▶ _Tasks_:
**A.** According to the passage on the Amazon voyage article, how many Latter-day Saints were aboard the Amazon when it sailed from London in June 1863?
**B.** Copy the passage on the Amazon voyage article between "Peterson has twice" and "Jensen and Irving.", inclusive, swapping "plagiarized" for "copied".
BEGIN Quoted passage
In March of 1980, an article by Richard L. Jensen and Gordon Irving, titled
“The Voyage of the Amazon: A Close View of One Immigrant Company,” was published in the lds magazine, Ensign.
Peterson has twice plagiarized this article, once as part of a blog entry dated September 16, 2017, titled
Charles Dickens on the Mormons, and then again on June 13, 2019, in a blog entry, titled
Charles Dickens, on “the pick and flower of England.”Neither time did he attribute any of the work to Jensen and Irving.
Jensen and Irving begin:
Jensen and Irving wrote:In June of 1863 the Amazon, a passenger ship with 891 Latter-day Saints aboard, set sail from London. Just before the voyage, many Londoners—government officials and clergymen included--came for a firsthand look at the Mormons and their traveling arrangements. Among the visitors was author Charles Dickens,
and Peterson:
In June 1863, the passenger ship Amazon set sail from London for America with nearly 900 Latter-day Saint emigrants aboard. However, just before she weighed anchor, many Londoners—including both government officials and clergymen—came to take a look at the Mormons, up close and at first hand, as well as at their traveling arrangements One of these visitors Charles Dickens,
Okay, so far pretty factual, but use and arrangement of the language is cutting it a little close.
END Quoted passage
BEGIN Dataset extract
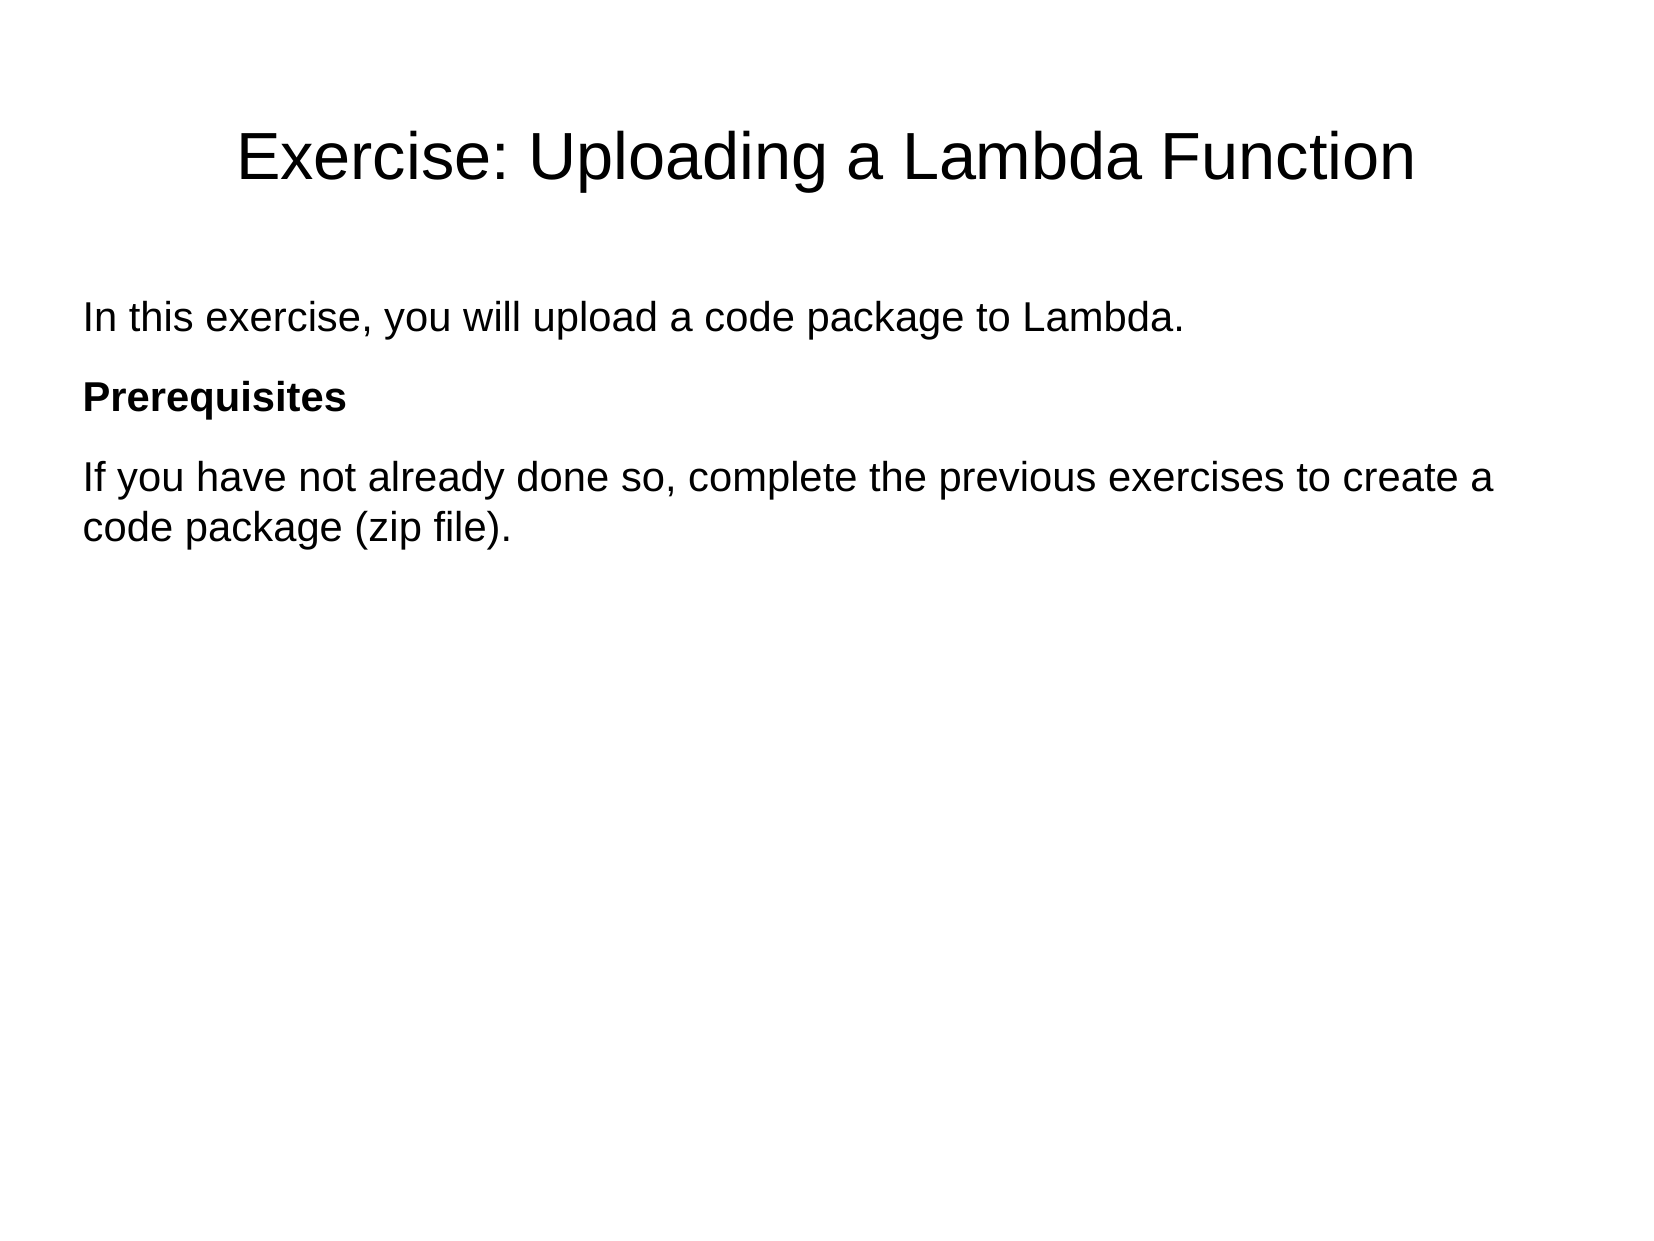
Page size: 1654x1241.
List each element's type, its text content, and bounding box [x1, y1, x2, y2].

list In this exercise, you will upload a code package to Lambda. Prerequisites If you have not already done so, complete the previous exercises to create a code package (zip file). [82, 290, 1571, 952]
title Exercise: Uploading a Lambda Function [82, 49, 1571, 257]
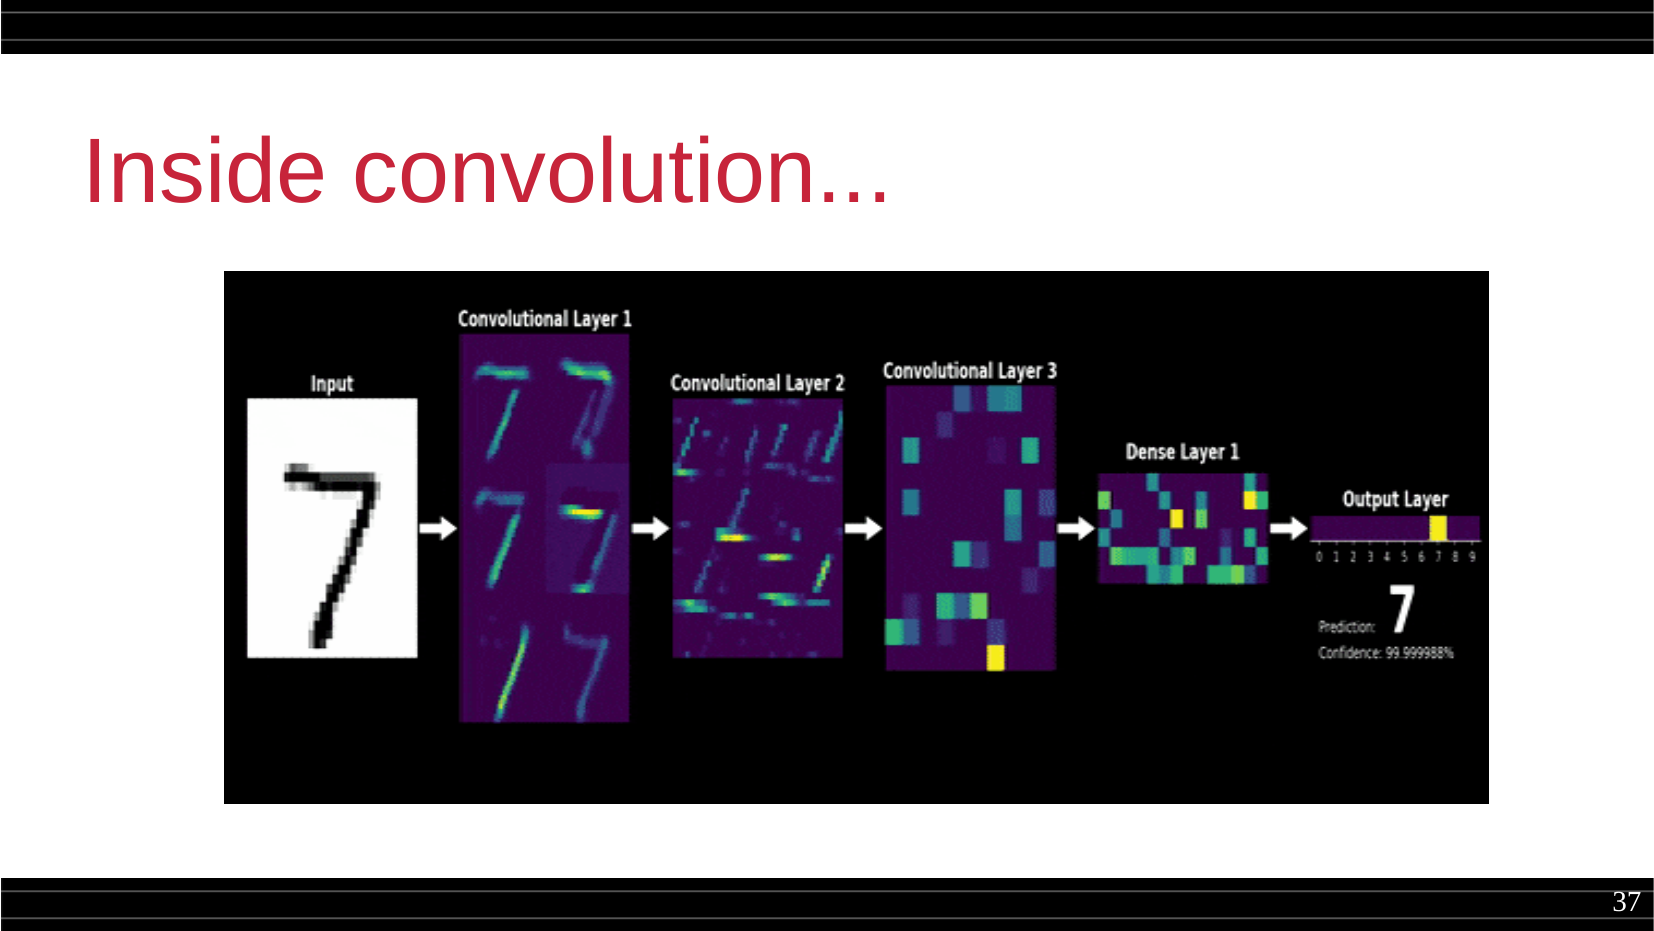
END Dataset extract
▶ _Solutions to the tasks_:
**A.** 891

**B.**
Peterson has twice copied this article, once as part of a blog entry dated September 16, 2017, titled
Charles Dickens on the Mormons, and then again on June 13, 2019, in a blog entry, titled
Charles Dickens, on “the pick and flower of England.”Neither time did he attribute any of the work to Jensen and Irving.